PROVIDED PASSAGE:
.....

# Sticky  Management of Fresh Water in your Motorhome



## Grizzly (May 9, 2005)

*MANAGEMENT OF FRESH WATER IN YOUR MOTORHOME* (Author = Grizzly)

Most motorhomes have an onboard fresh water tank, usually set low down in the habitation area of the van or under the floor but sometimes in a locker. It is filled via an inlet on the outside of the van and this should be marked with a tap symbol sticker. It is not unknown for people to put fuel in this inlet - an expensive mistake, so beware ! The capacity of the tank varies but the details should be in your motorhome specification list.

The cover of the outlet should have a lock and is notorious for having a knack needed to open it. This varies from van to van but often involves pushing the whole cap inwards and turning when you have unlocked it.

There are several ways to fill your tank. The usual way is via a hose.

*HOSES*

Blue hoses are made of a plastic specially designed for fresh water use. Opinions vary as to whether it is necessary to use a food grade hose and whether the leaching of plasticisers from a non-food grade hose is serious enough to warrant the extra expense.

.....

RECORDED DATA:

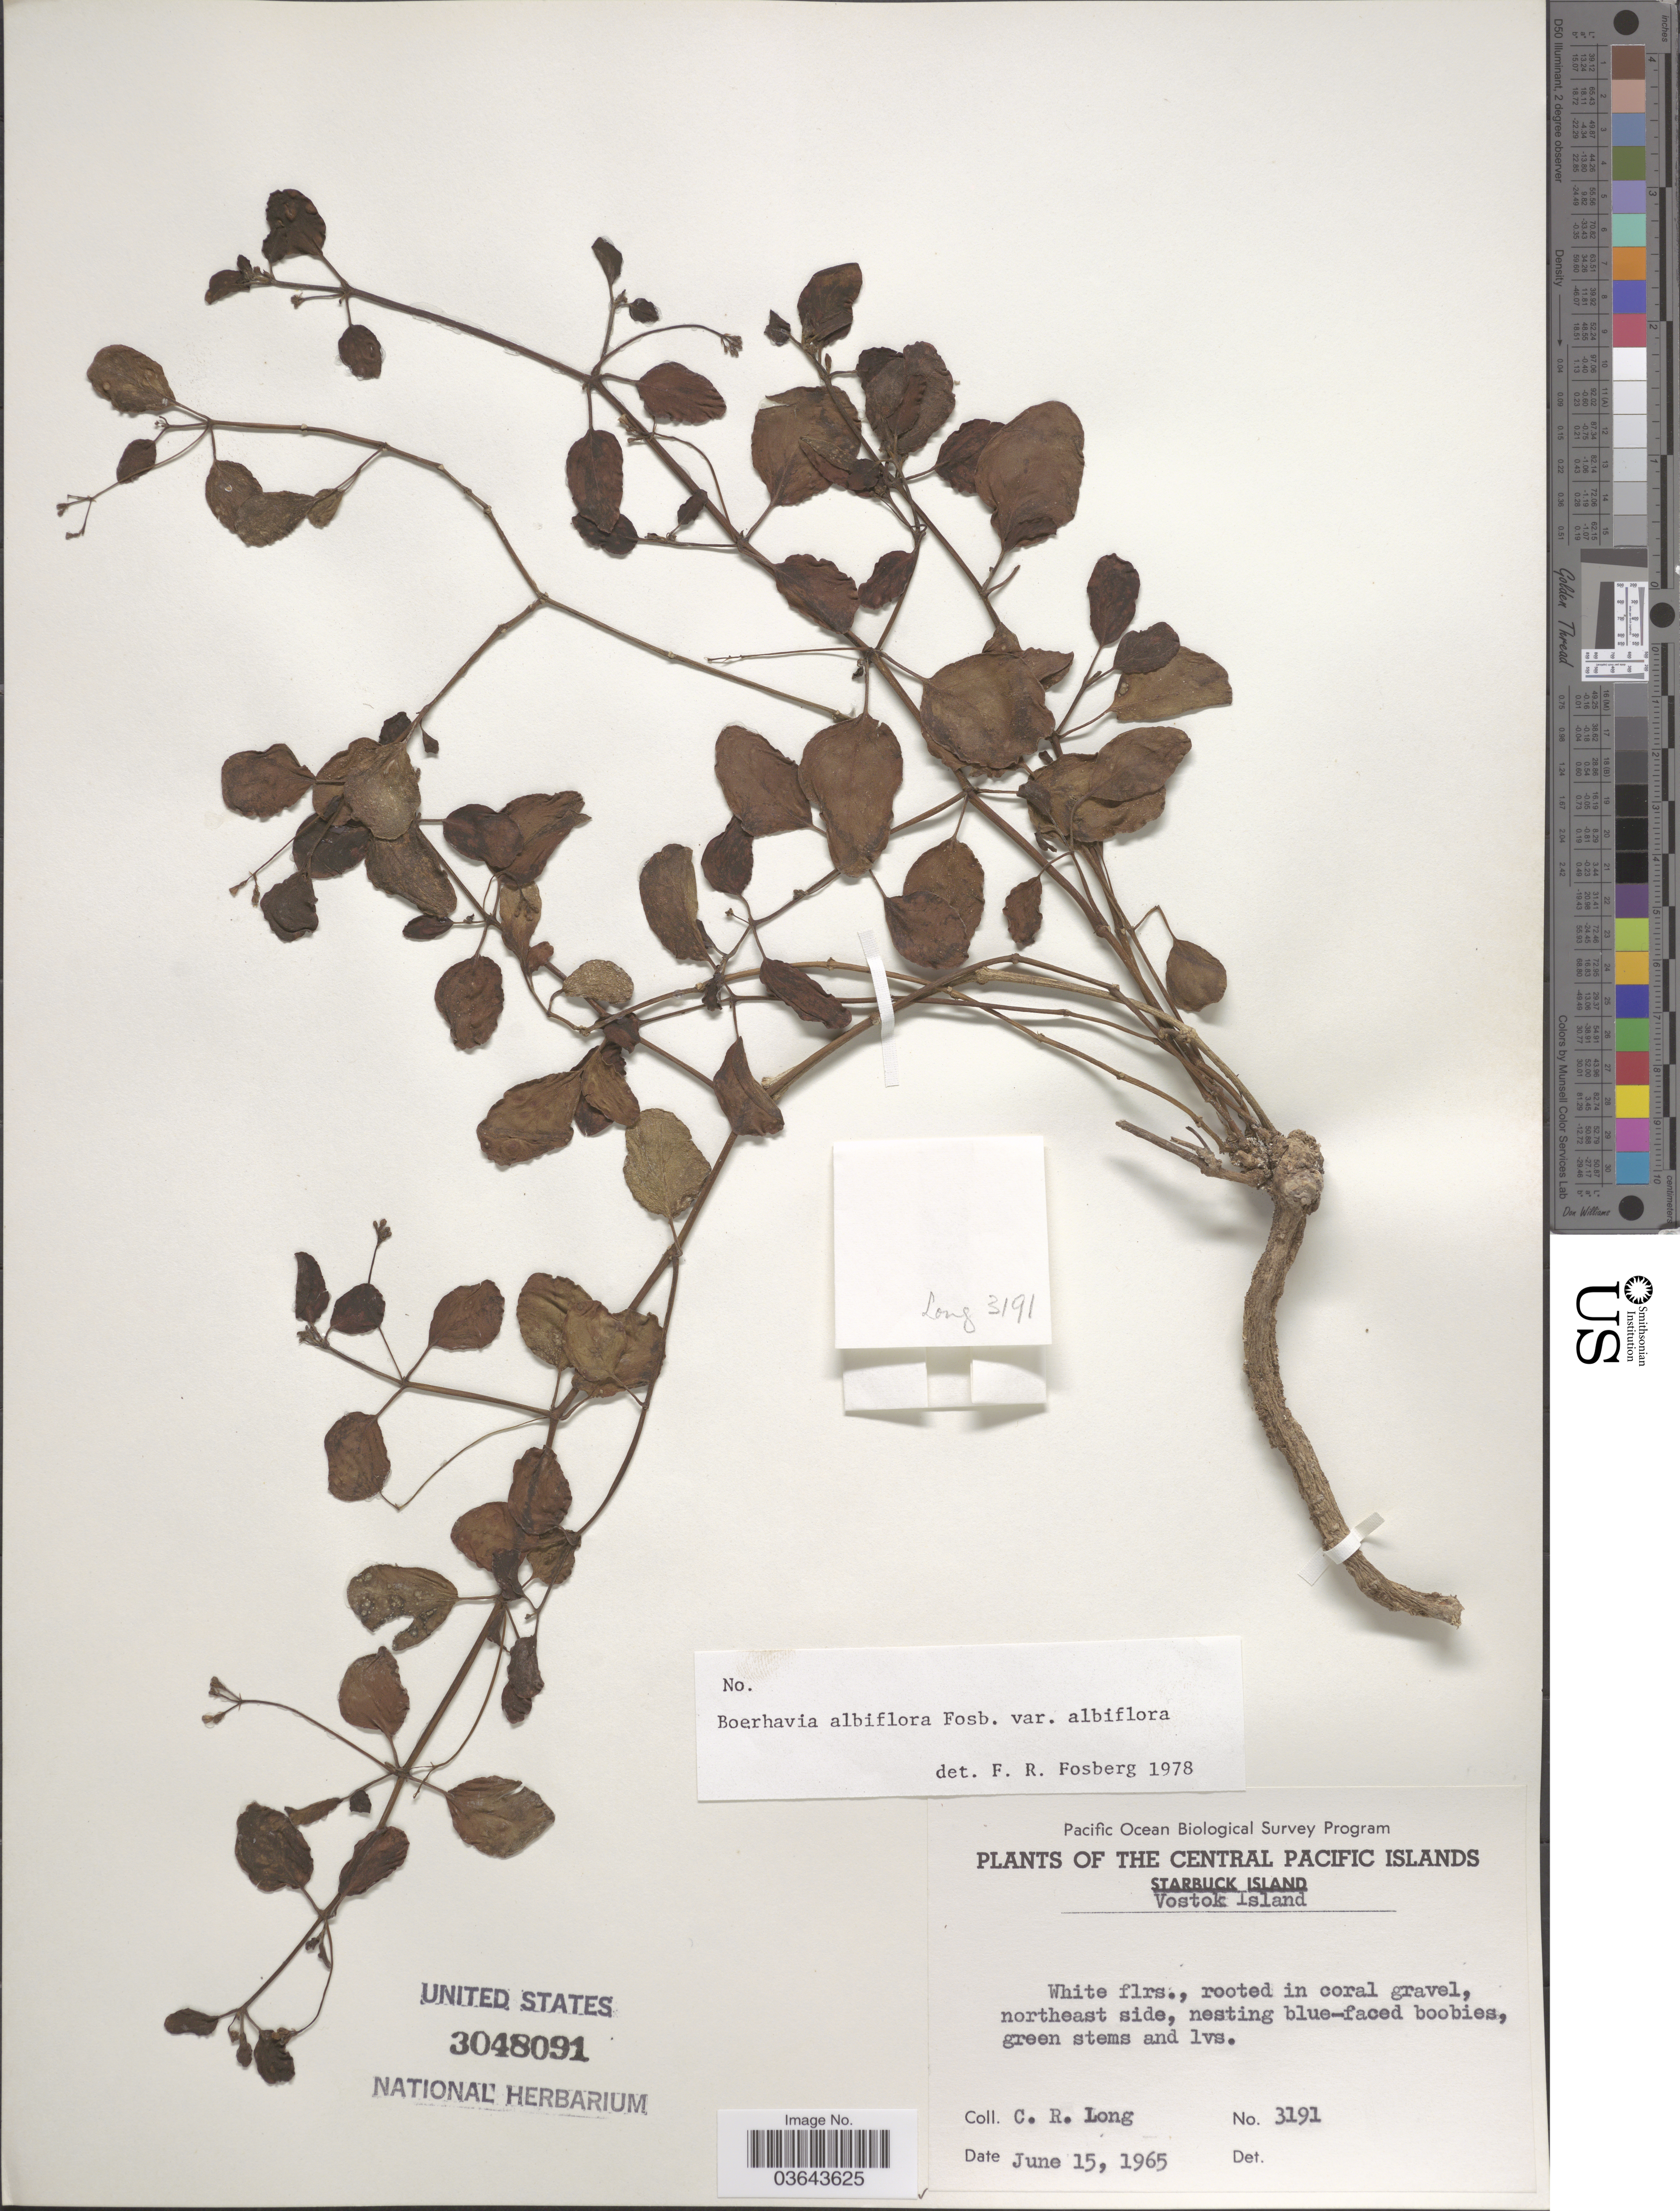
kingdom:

.....

EXERCISES TO COMPLETE:
a) In the post on motorhome fresh water management, what sticker should mark the inlet used to fill the tank?
b) Sum up the motorhome fresh water post in two sentences.
c) Continue the post on managing fresh water in a motorhome from its final sentence.

THE ANSWERS:
a) A tap symbol sticker.

b) Most motorhomes have an onboard fresh water tank, filled through an outside inlet that should carry a tap symbol sticker and whose locked cover often needs a knack to open. The tank is usually filled with a hose, and blue hoses are made of plastic designed for fresh water, though opinions differ on whether a food grade hose is worth the extra expense.

c)
Layflat hoses are available, often wound on to a cassette which reduces the size. If all goes well they wind neatly back into the cassette and squeeze the water out as they go. If it doesn't you finish up wet and cold with a jammed cassette. Layflat hoses are very prone to develop tiny holes when they have been used kinked.

Coiled concertina type garden hoses are very useful in situations where you have limited storage space but want to carry a longer than usual length of hose but they are not available in food grade.

A useful compromise is to carry 2 metres of ordinary food-grade hose which you will use most of the time as you will want to try to get close to the available tap. Along with this cut your layflat hose ( off the cassette) into 2 smaller lengths, 2/3 and 1/3 are useful proportions. Given a couple of hose connectors you can then refill in a whole variety of circumstances without having to get out all your hose every time.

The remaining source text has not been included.